Finding a lease that can be stolen.

  • We create a countsByOwner map, which has the count of leases per host
  • We find the biggest owner who has the most number of leases.
  • The docs in the code do a good job of explaining how the code decides which leases to still.
  • The most important line here is

    In either case, if the difference between this host and the biggest owner is 2 or more, then the system is not in the most evenly-distributed configuration, so steal one lease from the biggest.

  • So based on (biggestOwner.Value - haveLeaseCount) >= 2 we find one lease that we can move. This is not parallel, only one lease can be moved at a particular time.

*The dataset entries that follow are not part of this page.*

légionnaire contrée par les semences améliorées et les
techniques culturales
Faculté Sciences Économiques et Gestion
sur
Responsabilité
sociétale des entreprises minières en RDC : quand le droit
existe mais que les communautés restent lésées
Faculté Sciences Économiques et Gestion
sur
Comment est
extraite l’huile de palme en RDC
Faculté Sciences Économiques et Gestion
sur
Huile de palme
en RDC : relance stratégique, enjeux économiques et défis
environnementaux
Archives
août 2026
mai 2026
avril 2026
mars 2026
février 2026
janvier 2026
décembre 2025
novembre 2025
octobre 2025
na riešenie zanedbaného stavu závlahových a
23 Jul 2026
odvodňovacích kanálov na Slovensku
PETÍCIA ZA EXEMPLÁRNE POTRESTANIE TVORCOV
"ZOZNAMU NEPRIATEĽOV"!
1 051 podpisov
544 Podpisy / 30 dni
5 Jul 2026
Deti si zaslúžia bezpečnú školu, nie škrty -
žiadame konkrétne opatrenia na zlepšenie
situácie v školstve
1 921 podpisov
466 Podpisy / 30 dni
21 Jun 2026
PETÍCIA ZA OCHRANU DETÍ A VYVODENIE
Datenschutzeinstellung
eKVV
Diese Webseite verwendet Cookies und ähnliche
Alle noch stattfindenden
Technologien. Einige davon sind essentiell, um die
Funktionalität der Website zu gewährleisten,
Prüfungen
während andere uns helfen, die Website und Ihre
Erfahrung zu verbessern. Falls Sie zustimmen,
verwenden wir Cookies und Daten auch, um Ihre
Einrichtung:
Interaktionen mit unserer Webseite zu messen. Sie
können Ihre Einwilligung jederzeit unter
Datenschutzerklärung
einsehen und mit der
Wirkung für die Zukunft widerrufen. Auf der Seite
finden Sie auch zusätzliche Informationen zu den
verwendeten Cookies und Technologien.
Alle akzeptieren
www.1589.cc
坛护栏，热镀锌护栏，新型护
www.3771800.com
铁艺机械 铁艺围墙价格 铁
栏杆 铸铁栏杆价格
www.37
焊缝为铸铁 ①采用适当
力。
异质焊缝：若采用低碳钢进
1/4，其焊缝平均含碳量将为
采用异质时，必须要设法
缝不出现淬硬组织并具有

Once the above code finds a lease, it starts the process of stealing the lease.

  • It checks if the lease was stolen by some other host. If it was stolen then we do no act on it.
  • Refresh the lease and checks if it is not expired or ownership has already changed. as in the lease is stolen by someone else.
  • Then we acquire the lease using the token that was present in the blob.
  • The code calls into ChangeLeaseAsync using the token present in the blob to switch over the lease and generate a new token.
  • The previous host now loses access to the lease.

Now all of this lease management keeps happening in a loop until Cancellation is requested by calling into Unregister.